* _THE PROBLEM_
Keep every word of the listing and drop the images when you write it out.

* _RECORDS TO PROCESS_
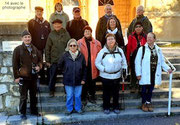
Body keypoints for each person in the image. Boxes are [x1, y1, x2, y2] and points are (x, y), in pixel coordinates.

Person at [135, 32, 172, 112]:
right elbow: (137, 62)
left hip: (154, 73)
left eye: (151, 37)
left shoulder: (158, 49)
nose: (149, 39)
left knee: (151, 89)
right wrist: (138, 73)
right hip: (144, 73)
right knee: (144, 89)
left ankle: (149, 102)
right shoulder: (142, 49)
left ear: (154, 39)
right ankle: (144, 103)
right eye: (148, 37)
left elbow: (162, 61)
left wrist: (168, 69)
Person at [12, 30, 43, 120]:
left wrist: (39, 67)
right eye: (25, 37)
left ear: (31, 38)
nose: (27, 38)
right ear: (22, 38)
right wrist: (16, 77)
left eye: (28, 37)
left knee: (33, 95)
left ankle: (34, 111)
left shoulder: (34, 49)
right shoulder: (18, 49)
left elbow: (40, 60)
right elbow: (15, 64)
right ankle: (23, 113)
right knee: (23, 96)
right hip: (23, 77)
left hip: (33, 77)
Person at [95, 33, 127, 114]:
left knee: (116, 93)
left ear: (115, 40)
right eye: (109, 39)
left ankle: (116, 107)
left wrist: (124, 71)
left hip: (117, 75)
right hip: (105, 76)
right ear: (106, 41)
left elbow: (124, 62)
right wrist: (104, 69)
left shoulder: (120, 51)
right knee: (106, 93)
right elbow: (97, 63)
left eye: (112, 39)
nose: (110, 41)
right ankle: (106, 107)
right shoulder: (102, 51)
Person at [58, 39, 86, 115]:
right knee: (69, 95)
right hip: (68, 79)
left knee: (77, 96)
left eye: (74, 45)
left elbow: (84, 68)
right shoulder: (65, 55)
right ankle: (69, 109)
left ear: (77, 46)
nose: (73, 47)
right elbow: (59, 65)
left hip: (79, 79)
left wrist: (83, 79)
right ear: (68, 47)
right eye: (71, 45)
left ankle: (78, 108)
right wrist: (65, 71)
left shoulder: (81, 55)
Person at [45, 19, 70, 97]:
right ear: (53, 25)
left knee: (66, 76)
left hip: (64, 59)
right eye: (55, 24)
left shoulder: (66, 34)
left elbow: (70, 45)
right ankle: (51, 90)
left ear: (61, 25)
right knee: (52, 76)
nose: (57, 26)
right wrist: (47, 60)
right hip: (54, 59)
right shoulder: (51, 34)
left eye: (58, 24)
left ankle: (67, 90)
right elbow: (47, 48)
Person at [77, 26, 102, 104]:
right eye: (85, 31)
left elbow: (100, 54)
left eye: (88, 31)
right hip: (84, 65)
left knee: (92, 82)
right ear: (83, 33)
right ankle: (84, 97)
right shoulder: (79, 42)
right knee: (84, 81)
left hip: (93, 65)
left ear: (91, 32)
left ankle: (92, 96)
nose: (87, 33)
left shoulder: (97, 43)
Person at [28, 6, 51, 84]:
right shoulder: (31, 22)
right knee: (39, 62)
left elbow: (49, 34)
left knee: (47, 62)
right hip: (36, 47)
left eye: (40, 11)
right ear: (35, 12)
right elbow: (29, 35)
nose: (39, 13)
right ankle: (41, 78)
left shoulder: (46, 23)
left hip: (46, 47)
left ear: (42, 12)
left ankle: (47, 78)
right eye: (37, 11)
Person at [126, 22, 147, 93]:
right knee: (133, 71)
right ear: (134, 28)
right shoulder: (131, 36)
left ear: (142, 28)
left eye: (139, 26)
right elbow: (128, 48)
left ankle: (141, 86)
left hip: (143, 56)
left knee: (142, 71)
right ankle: (133, 85)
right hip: (133, 55)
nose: (138, 28)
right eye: (136, 27)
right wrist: (128, 59)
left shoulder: (145, 36)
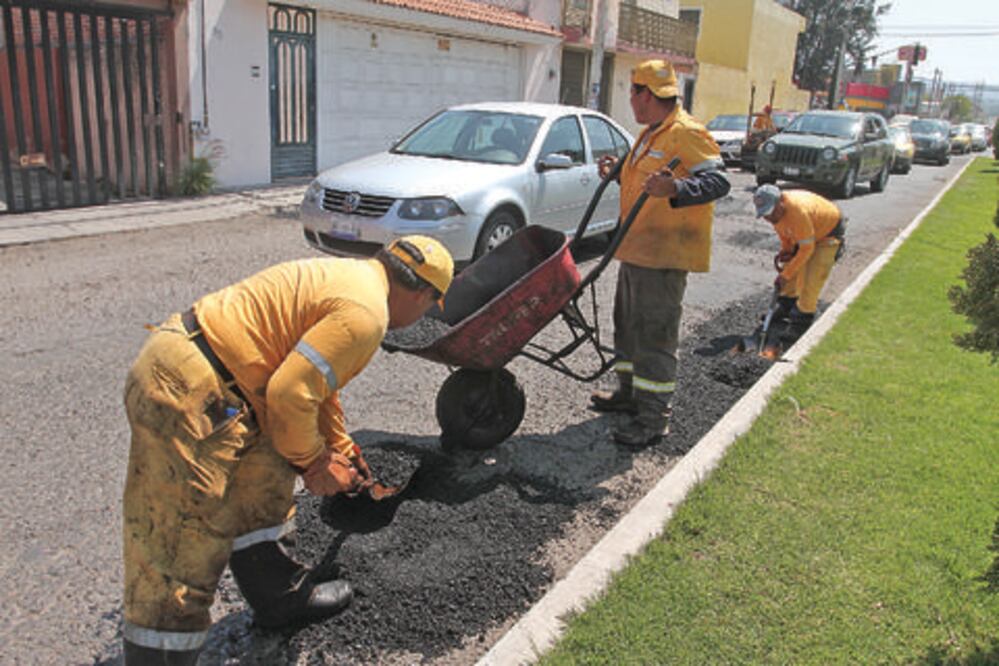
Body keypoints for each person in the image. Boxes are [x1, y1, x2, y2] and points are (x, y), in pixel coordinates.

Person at [120, 236, 453, 664]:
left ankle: (280, 598)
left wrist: (340, 447)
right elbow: (290, 394)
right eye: (428, 306)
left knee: (265, 482)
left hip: (227, 386)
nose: (421, 316)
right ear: (423, 292)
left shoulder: (351, 278)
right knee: (180, 546)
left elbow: (316, 386)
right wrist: (314, 462)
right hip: (189, 391)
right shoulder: (366, 315)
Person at [590, 59, 730, 448]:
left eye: (633, 91)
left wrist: (678, 191)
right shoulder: (651, 133)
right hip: (636, 251)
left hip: (665, 257)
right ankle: (628, 395)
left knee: (655, 337)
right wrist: (617, 174)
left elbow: (719, 180)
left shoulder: (686, 133)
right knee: (628, 330)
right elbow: (646, 180)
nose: (630, 98)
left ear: (646, 94)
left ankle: (653, 419)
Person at [752, 184, 846, 345]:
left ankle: (801, 324)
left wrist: (785, 275)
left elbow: (806, 249)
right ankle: (786, 306)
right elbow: (784, 234)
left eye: (770, 213)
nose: (769, 218)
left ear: (781, 202)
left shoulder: (796, 212)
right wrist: (786, 250)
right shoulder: (776, 214)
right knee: (791, 267)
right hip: (807, 233)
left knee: (810, 279)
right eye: (765, 215)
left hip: (827, 235)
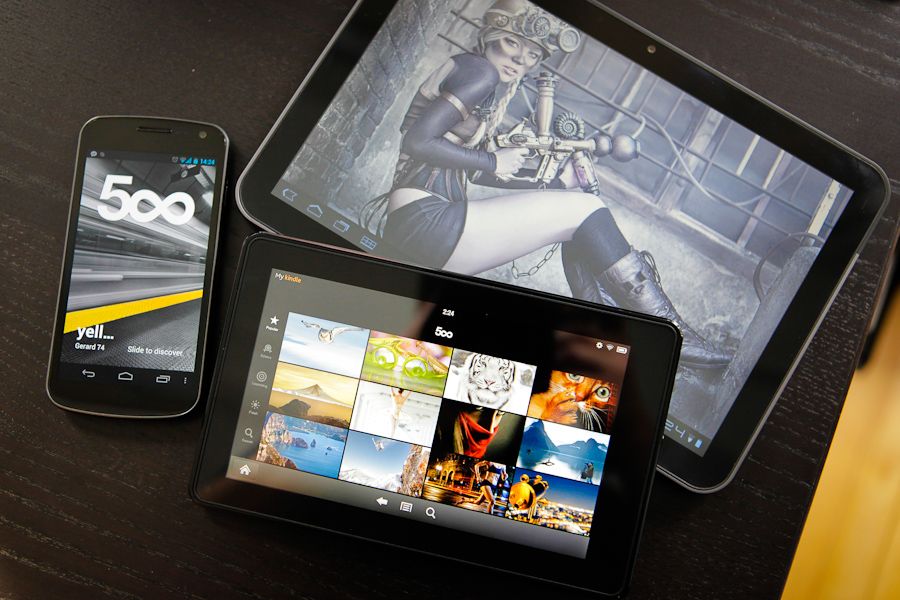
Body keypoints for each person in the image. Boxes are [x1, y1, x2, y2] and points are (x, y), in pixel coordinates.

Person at [368, 0, 727, 367]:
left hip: (419, 224)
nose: (519, 60)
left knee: (576, 219)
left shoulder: (473, 74)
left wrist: (553, 181)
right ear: (491, 34)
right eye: (512, 43)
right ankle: (673, 336)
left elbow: (473, 172)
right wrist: (494, 159)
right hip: (427, 221)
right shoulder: (481, 72)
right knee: (587, 208)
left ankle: (616, 334)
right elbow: (418, 140)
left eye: (532, 54)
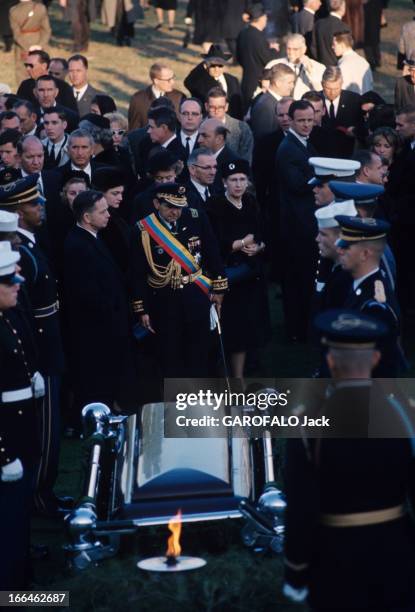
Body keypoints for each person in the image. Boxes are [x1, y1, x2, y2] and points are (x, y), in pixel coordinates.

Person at [283, 309, 415, 611]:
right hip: (396, 556)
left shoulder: (308, 423)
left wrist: (296, 570)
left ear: (330, 362)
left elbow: (302, 506)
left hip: (335, 560)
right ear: (375, 360)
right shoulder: (405, 413)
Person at [0, 176, 66, 517]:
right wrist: (36, 363)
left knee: (49, 431)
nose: (41, 207)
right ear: (17, 213)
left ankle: (44, 492)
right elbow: (23, 316)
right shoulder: (20, 254)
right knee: (44, 432)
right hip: (38, 352)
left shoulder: (30, 245)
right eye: (32, 204)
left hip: (48, 346)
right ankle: (40, 496)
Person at [133, 183, 227, 378]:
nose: (175, 212)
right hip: (164, 300)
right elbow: (136, 271)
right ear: (156, 203)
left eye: (179, 207)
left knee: (199, 353)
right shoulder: (143, 230)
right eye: (170, 207)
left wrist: (218, 289)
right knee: (171, 356)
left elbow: (212, 251)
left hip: (196, 295)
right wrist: (141, 308)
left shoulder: (196, 217)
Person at [64, 190, 138, 415]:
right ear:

* _RESULT FOR THIS EXERCISE_
Body keypoints for each person in the image. Boxes are [x1, y1, x2, y2] and points are (x, y), in pixel coordinates.

Person at [135, 32, 172, 112]:
right elbow: (137, 62)
left hip: (154, 73)
left eye: (151, 37)
left shoulder: (158, 49)
nose: (149, 39)
left knee: (151, 89)
right wrist: (138, 73)
right hip: (144, 73)
right knee: (144, 89)
left ankle: (149, 102)
right shoulder: (142, 49)
left ear: (154, 39)
right ankle: (144, 103)
right eye: (148, 37)
left elbow: (162, 61)
left wrist: (168, 69)
Person at [12, 30, 43, 120]:
left wrist: (39, 67)
right eye: (25, 37)
left ear: (31, 38)
nose: (27, 38)
right ear: (22, 38)
right wrist: (16, 77)
left eye: (28, 37)
left knee: (33, 95)
left ankle: (34, 111)
left shoulder: (34, 49)
right shoulder: (18, 49)
left elbow: (40, 60)
right elbow: (15, 64)
right ankle: (23, 113)
right knee: (23, 96)
right hip: (23, 77)
left hip: (33, 77)
Person at [95, 33, 127, 114]:
left knee: (116, 93)
left ear: (115, 40)
right eye: (109, 39)
left ankle: (116, 107)
left wrist: (124, 71)
left hip: (117, 75)
right hip: (105, 76)
right ear: (106, 41)
left elbow: (124, 62)
right wrist: (104, 69)
left shoulder: (120, 51)
right knee: (106, 93)
right elbow: (97, 63)
left eye: (112, 39)
nose: (110, 41)
right ankle: (106, 107)
right shoulder: (102, 51)
Person at [58, 39, 86, 115]:
right knee: (69, 95)
right hip: (68, 79)
left knee: (77, 96)
left eye: (74, 45)
left elbow: (84, 68)
right shoulder: (65, 55)
right ankle: (69, 109)
left ear: (77, 46)
nose: (73, 47)
right elbow: (59, 65)
left hip: (79, 79)
left wrist: (83, 79)
right ear: (68, 47)
right eye: (71, 45)
left ankle: (78, 108)
right wrist: (65, 71)
left shoulder: (81, 55)
Person at [45, 19, 70, 97]:
right ear: (53, 25)
left knee: (66, 76)
left hip: (64, 59)
right eye: (55, 24)
left shoulder: (66, 34)
left elbow: (70, 45)
right ankle: (51, 90)
left ear: (61, 25)
right knee: (52, 76)
nose: (57, 26)
right wrist: (47, 60)
right hip: (54, 59)
right shoulder: (51, 34)
left eye: (58, 24)
left ankle: (67, 90)
right elbow: (47, 48)
Person at [77, 26, 102, 104]:
right eye: (85, 31)
left elbow: (100, 54)
left eye: (88, 31)
right hip: (84, 65)
left knee: (92, 82)
right ear: (83, 33)
right ankle: (84, 97)
right shoulder: (79, 42)
right knee: (84, 81)
left hip: (93, 65)
left ear: (91, 32)
left ankle: (92, 96)
nose: (87, 33)
left shoulder: (97, 43)
Person at [28, 6, 51, 84]:
right shoulder: (31, 22)
right knee: (39, 62)
left elbow: (49, 34)
left knee: (47, 62)
right hip: (36, 47)
left eye: (40, 11)
right ear: (35, 12)
right elbow: (29, 35)
nose: (39, 13)
right ankle: (41, 78)
left shoulder: (46, 23)
left hip: (46, 47)
left ear: (42, 12)
left ankle: (47, 78)
right eye: (37, 11)
Person at [126, 22, 147, 93]:
right knee: (133, 71)
right ear: (134, 28)
right shoulder: (131, 36)
left ear: (142, 28)
left eye: (139, 26)
right elbow: (128, 48)
left ankle: (141, 86)
left hip: (143, 56)
left knee: (142, 71)
right ankle: (133, 85)
right hip: (133, 55)
nose: (138, 28)
right eye: (136, 27)
right wrist: (128, 59)
left shoulder: (145, 36)
Body keypoints for each person in the image. Boxes are [x1, y1, x2, y2] and points are (x, y), in pixel coordinates.

Person at [120, 236, 453, 664]:
left ankle: (280, 598)
left wrist: (340, 447)
right elbow: (290, 394)
right eye: (428, 306)
left knee: (265, 482)
left hip: (227, 386)
nose: (421, 316)
right ear: (423, 292)
left shoulder: (351, 278)
right knee: (180, 546)
left elbow: (316, 386)
right wrist: (314, 462)
right hip: (189, 391)
right shoulder: (366, 315)
Person at [590, 59, 730, 448]:
left eye: (633, 91)
left wrist: (678, 191)
right shoulder: (651, 133)
right hip: (636, 251)
left hip: (665, 257)
right ankle: (628, 395)
left knee: (655, 337)
right wrist: (617, 174)
left elbow: (719, 180)
left shoulder: (686, 133)
right knee: (628, 330)
right elbow: (646, 180)
nose: (630, 98)
left ear: (646, 94)
left ankle: (653, 419)
Person at [752, 184, 846, 345]:
left ankle: (801, 324)
left wrist: (785, 275)
left elbow: (806, 249)
right ankle: (786, 306)
right elbow: (784, 234)
left eye: (770, 213)
nose: (769, 218)
left ear: (781, 202)
left shoulder: (796, 212)
right wrist: (786, 250)
right shoulder: (776, 214)
right knee: (791, 267)
right hip: (807, 233)
left knee: (810, 279)
right eye: (765, 215)
left hip: (827, 235)
Body keypoints for each person in the image. Boxes are [x1, y1, x2, y2] and points are (x, y), in pixel coordinates.

Person at [368, 0, 727, 367]:
left hip: (419, 224)
nose: (519, 60)
left knee: (576, 219)
left shoulder: (473, 74)
left wrist: (553, 181)
right ear: (491, 34)
right eye: (512, 43)
right ankle: (673, 336)
left elbow: (473, 172)
right wrist: (494, 159)
right hip: (427, 221)
right shoulder: (481, 72)
right knee: (587, 208)
left ankle: (616, 334)
right elbow: (418, 140)
left eye: (532, 54)
Body keypoints for each person in the image. Boxes are [x1, y1, x2, y2] and points are (x, y), in pixel coordinates.

Person at [283, 309, 415, 611]:
right hip: (396, 556)
left shoulder: (308, 423)
left wrist: (296, 570)
left ear: (330, 362)
left elbow: (302, 506)
left hip: (335, 560)
right ear: (375, 360)
right shoulder: (405, 413)
Person at [0, 176, 66, 517]:
right wrist: (36, 363)
left knee: (49, 431)
nose: (41, 207)
right ear: (17, 213)
left ankle: (44, 492)
right elbow: (23, 316)
right shoulder: (20, 254)
right knee: (44, 432)
right hip: (38, 352)
left shoulder: (30, 245)
right eye: (32, 204)
left hip: (48, 346)
right ankle: (40, 496)
Person at [133, 183, 227, 378]:
nose: (175, 212)
right hip: (164, 300)
right elbow: (136, 271)
right ear: (156, 203)
left eye: (179, 207)
left knee: (199, 353)
right shoulder: (143, 230)
right eye: (170, 207)
left wrist: (218, 289)
right knee: (171, 356)
left elbow: (212, 251)
left hip: (196, 295)
right wrist: (141, 308)
left shoulder: (196, 217)
Person at [64, 190, 138, 415]:
right ear:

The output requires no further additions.